Tanpa pikir panjang Sky langsung pergi, kembali ke tempat Ravi dan Savy. Entah kenapa Sky merasa sedikit down karena bentakan dan amarah Osean tadi. Jika Osean marah padanya, Sky sama sekali tak keberatan. Tapi tidak di depan orang lain terlebih Nancy.

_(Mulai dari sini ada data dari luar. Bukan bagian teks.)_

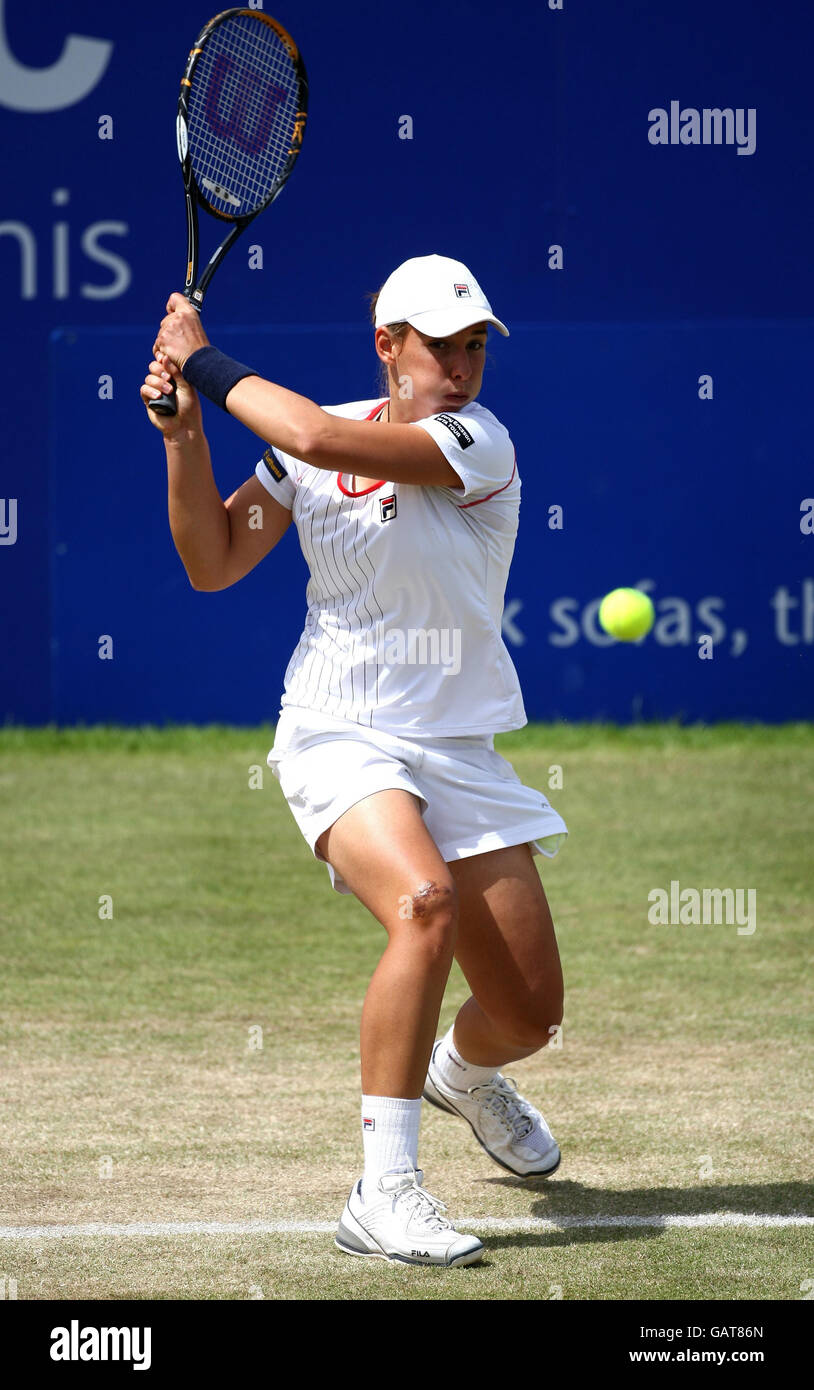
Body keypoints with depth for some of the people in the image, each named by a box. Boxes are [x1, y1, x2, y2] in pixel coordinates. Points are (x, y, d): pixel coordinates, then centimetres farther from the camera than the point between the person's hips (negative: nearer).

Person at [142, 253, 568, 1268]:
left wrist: (209, 365, -13)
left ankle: (464, 1072, 45)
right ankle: (383, 1192, -30)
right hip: (340, 739, -1)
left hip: (460, 755, 1)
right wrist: (184, 432, -5)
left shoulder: (479, 443, -12)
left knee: (529, 1013, 3)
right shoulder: (309, 443, 1)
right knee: (424, 901, -32)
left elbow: (323, 440, -25)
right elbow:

“Mana airnya Tante?” tanya Ravi.
“Oh iya, ya ampun, maaf Tante lupa. Tante ambilkan sebentar..” Sky bersiap bangkit saat salah satu ART datang membawakan teko berisi minuman. Ia tersenyum pada Sky dan dibalas Sky dengan senyuman serta ucapan terima kasih. Untung si kembar tak mendengar keributan tadi. Di rumah sebesar ini jelas saja kecil kemungkinan untuk mendengar keributan seperti itu.
“Kaki Tante kenapa berdarah?”
“Hah?” Sky menunduk ke arah yang Savy tunjuk. Ternyata memang ada goresan di kakinya. Sky menghela napas.
“Oh, ini, tadi Tante jatuh. Tante kurang hati-hati.” Sky mengambil tisu dan menyeka darah di kakinya. Tapi sepertinya lukanya agak besar dan itu terasa pedih.
“Benar-benar hari s**l,” batin Sky. Darahnya tak berhenti hanya karena Sky menutupnya dengan tisu.
“Ravi dan Savy sudah ya berenangnya. Kita lanjutkan besok. Masuk dengan Bibi.” Osean datang. Keduanya menurut tanpa banyak tanya. Pengasuh mereka datang dan membawa pergi si kembar. Kini hanya ada Sky dan Osean di sana. Perasaan Sky masih seperti tadi, tidak nyaman. Ia menolak menatap Osean meski pria itu sudah ada di depannya. Sky masih dengan usaha bodohnya menghentikan darah pada kakinya.
Hawa di sekitar terasa agak mencekam. Sky merasa sekelilingnya tiba-tiba menjadi gelap.
“Kau benar-benar keras kepala!” ucap Osean dengan suara dingin.